- [The problem]:
Your task is to transcribe the entries below exactly, from their first line down to the line containing "- **Security Tester:** Roberto Silva (20h)", and to stop there.

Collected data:
══════════

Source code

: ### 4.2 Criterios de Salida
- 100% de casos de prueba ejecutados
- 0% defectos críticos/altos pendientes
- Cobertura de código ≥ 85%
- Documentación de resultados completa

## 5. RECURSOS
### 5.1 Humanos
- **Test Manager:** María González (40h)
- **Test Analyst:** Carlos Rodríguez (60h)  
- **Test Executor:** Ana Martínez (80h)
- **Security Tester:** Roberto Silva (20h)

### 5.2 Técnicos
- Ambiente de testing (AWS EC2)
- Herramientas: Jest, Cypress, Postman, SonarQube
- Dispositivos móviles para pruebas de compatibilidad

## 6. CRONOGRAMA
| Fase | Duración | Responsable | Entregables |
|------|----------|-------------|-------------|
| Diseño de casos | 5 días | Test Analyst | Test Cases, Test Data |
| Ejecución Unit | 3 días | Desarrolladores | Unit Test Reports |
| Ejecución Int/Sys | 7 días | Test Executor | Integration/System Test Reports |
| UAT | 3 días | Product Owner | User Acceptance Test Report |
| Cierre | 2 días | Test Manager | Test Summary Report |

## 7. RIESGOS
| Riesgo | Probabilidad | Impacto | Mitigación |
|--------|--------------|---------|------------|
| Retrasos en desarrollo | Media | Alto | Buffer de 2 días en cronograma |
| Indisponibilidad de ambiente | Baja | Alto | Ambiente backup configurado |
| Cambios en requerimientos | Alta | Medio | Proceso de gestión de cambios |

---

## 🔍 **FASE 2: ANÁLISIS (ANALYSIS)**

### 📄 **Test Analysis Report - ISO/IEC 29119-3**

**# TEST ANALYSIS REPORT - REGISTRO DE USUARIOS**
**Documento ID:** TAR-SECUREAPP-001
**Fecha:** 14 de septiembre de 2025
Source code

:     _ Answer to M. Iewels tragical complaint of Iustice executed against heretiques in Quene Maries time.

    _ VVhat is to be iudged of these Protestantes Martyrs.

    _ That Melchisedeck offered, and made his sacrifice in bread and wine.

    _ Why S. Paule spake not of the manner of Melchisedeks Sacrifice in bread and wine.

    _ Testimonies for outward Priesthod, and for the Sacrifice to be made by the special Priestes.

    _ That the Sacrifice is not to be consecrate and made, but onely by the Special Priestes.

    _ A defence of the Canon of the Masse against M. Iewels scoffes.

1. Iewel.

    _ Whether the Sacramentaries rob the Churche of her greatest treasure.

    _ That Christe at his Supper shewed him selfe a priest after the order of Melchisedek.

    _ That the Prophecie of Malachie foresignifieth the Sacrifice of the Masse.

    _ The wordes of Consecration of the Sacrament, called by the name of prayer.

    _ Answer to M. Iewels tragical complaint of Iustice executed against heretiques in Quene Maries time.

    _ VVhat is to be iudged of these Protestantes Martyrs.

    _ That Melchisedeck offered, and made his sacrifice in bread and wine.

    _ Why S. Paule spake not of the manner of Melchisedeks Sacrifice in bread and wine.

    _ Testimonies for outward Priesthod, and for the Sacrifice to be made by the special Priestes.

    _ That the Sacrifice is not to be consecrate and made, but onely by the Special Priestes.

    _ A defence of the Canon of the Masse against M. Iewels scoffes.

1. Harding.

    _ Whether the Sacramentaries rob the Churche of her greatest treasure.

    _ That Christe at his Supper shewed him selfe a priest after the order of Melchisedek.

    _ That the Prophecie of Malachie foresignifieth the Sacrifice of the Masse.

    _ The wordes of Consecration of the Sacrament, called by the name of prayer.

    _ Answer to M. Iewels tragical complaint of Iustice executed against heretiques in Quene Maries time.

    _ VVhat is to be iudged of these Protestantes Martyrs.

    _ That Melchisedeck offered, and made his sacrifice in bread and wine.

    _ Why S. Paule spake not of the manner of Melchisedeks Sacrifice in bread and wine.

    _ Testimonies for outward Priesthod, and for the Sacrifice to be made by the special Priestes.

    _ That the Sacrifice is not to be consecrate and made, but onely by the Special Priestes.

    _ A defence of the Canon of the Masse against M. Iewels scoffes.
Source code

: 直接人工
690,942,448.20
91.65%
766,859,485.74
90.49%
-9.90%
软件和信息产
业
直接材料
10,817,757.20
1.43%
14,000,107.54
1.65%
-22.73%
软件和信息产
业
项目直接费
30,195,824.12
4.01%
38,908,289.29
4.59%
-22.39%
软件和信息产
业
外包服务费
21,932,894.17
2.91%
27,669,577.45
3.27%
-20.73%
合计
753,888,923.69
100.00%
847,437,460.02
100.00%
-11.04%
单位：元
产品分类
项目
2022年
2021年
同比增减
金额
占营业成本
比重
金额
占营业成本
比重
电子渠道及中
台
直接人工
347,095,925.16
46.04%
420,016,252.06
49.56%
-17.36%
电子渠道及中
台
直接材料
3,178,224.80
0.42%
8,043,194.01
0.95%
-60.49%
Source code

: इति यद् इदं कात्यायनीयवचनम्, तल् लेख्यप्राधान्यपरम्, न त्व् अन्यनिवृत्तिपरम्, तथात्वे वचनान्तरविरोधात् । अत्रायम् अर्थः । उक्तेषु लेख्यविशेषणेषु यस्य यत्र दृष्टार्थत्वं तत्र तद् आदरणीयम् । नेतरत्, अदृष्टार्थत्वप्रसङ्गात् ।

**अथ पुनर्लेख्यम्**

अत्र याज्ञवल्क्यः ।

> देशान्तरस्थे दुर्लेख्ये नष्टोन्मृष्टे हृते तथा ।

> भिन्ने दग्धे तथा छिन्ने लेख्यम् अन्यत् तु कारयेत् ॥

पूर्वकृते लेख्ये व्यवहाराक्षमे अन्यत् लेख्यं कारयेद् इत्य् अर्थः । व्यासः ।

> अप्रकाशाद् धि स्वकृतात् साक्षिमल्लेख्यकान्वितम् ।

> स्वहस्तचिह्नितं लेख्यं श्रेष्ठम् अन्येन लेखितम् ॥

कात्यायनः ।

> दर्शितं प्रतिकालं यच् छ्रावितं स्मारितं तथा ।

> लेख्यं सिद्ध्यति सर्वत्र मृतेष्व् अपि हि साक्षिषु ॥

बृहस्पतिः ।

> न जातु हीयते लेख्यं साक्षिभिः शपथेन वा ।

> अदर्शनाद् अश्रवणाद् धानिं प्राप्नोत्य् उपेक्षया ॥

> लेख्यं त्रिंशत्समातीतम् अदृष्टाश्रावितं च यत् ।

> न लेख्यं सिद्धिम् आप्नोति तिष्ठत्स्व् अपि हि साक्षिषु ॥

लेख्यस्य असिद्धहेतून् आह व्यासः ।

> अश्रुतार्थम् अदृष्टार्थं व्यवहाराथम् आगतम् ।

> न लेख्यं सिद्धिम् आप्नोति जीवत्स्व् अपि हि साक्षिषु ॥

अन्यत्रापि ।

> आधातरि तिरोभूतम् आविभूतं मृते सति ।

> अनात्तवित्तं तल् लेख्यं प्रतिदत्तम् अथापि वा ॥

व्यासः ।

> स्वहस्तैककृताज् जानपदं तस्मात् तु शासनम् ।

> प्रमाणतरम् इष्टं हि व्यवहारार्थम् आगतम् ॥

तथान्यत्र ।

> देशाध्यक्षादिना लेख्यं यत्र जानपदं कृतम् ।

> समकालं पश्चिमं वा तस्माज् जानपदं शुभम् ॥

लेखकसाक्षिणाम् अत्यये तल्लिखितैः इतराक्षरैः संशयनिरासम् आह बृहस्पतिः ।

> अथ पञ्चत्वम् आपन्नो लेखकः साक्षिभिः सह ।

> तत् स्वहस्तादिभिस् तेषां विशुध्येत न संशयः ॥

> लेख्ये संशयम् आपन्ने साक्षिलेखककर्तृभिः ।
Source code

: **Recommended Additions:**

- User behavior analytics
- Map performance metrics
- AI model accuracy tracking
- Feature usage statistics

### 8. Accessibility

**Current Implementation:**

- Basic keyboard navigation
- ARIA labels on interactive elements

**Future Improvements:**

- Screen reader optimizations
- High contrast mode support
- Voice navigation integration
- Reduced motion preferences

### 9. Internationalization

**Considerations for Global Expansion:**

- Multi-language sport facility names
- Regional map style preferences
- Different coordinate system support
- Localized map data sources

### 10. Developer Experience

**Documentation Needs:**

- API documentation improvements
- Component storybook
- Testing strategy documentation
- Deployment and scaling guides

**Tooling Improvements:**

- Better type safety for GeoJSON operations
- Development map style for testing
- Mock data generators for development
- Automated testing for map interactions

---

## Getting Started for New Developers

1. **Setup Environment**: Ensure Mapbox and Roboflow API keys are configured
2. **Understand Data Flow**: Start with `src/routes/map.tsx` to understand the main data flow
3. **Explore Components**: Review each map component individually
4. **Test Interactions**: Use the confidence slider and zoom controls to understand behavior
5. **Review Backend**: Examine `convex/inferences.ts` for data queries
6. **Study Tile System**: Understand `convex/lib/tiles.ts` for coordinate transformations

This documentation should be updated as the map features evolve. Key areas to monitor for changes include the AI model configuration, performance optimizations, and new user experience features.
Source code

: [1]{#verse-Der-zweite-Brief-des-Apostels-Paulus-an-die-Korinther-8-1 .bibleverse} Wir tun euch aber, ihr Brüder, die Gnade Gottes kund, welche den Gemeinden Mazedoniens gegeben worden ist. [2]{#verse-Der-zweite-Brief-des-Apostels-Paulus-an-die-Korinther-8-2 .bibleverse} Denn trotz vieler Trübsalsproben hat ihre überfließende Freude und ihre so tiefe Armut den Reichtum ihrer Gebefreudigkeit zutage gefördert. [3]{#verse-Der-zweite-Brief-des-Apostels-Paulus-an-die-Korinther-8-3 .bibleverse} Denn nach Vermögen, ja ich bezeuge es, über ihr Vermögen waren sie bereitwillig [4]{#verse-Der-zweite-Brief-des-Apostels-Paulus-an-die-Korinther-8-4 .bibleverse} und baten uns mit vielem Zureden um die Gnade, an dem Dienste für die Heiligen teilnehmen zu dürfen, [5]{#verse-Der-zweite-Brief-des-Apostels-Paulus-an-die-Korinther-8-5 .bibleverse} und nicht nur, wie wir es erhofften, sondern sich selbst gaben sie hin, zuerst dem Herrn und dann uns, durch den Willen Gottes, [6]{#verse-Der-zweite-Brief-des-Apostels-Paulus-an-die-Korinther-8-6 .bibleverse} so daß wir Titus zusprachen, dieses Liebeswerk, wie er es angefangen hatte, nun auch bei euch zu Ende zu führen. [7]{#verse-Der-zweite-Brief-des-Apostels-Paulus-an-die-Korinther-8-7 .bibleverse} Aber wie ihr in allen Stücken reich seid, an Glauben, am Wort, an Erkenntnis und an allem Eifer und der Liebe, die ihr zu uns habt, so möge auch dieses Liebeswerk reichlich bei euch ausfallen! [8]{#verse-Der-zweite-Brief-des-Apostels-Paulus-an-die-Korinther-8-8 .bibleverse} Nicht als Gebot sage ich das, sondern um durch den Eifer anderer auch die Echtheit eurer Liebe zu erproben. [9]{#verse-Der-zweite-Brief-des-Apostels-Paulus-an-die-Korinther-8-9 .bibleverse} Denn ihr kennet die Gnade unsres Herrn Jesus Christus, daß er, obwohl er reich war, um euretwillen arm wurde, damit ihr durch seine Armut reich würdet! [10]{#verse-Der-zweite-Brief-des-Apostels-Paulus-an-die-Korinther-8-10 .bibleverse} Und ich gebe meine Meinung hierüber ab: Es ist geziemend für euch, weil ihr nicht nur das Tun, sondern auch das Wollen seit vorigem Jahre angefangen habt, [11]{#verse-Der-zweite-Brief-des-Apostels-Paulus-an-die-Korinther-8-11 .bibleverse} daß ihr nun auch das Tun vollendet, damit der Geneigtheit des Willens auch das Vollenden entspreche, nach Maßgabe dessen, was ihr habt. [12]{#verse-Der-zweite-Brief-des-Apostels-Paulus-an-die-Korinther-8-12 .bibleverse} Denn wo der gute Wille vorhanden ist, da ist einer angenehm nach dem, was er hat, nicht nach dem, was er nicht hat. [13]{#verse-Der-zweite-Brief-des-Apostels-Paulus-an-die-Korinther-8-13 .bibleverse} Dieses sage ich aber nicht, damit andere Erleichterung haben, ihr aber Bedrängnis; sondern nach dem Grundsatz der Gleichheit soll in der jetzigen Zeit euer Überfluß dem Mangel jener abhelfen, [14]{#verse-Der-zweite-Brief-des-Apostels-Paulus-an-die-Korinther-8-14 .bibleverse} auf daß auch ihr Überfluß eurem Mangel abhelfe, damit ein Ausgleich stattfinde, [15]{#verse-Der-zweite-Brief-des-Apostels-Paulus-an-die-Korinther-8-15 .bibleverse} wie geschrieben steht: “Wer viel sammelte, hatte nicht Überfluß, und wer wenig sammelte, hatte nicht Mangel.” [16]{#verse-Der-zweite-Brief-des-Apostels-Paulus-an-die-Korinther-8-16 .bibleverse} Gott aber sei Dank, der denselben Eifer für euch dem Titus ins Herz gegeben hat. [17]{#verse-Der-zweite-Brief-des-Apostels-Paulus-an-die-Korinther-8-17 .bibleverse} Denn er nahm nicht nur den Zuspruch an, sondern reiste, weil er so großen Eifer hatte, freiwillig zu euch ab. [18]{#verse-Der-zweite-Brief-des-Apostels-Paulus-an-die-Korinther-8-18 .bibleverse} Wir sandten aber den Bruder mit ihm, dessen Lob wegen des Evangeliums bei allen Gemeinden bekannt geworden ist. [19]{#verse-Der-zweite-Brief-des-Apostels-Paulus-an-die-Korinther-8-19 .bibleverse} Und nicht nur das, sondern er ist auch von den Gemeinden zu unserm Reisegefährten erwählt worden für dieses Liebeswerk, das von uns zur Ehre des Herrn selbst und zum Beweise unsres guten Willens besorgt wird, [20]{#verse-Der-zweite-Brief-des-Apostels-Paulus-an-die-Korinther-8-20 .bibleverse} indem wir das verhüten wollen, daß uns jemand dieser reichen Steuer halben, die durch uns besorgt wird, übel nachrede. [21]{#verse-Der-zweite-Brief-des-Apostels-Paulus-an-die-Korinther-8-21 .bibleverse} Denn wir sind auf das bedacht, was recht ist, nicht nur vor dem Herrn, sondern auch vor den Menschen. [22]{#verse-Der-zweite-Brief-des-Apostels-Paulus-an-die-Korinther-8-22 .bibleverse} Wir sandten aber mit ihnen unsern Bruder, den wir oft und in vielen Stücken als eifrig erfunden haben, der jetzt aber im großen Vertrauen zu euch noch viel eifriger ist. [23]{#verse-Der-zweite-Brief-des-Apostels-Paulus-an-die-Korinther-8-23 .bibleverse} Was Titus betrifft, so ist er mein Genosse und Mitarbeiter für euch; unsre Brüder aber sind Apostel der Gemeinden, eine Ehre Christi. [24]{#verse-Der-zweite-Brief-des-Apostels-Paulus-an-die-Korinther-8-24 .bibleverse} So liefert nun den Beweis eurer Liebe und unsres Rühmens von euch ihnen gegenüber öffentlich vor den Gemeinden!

══════════

- [Reply to the exercise]:
Source code

: ### 4.2 Criterios de Salida
- 100% de casos de prueba ejecutados
- 0% defectos críticos/altos pendientes
- Cobertura de código ≥ 85%
- Documentación de resultados completa

## 5. RECURSOS
### 5.1 Humanos
- **Test Manager:** María González (40h)
- **Test Analyst:** Carlos Rodríguez (60h)  
- **Test Executor:** Ana Martínez (80h)
- **Security Tester:** Roberto Silva (20h)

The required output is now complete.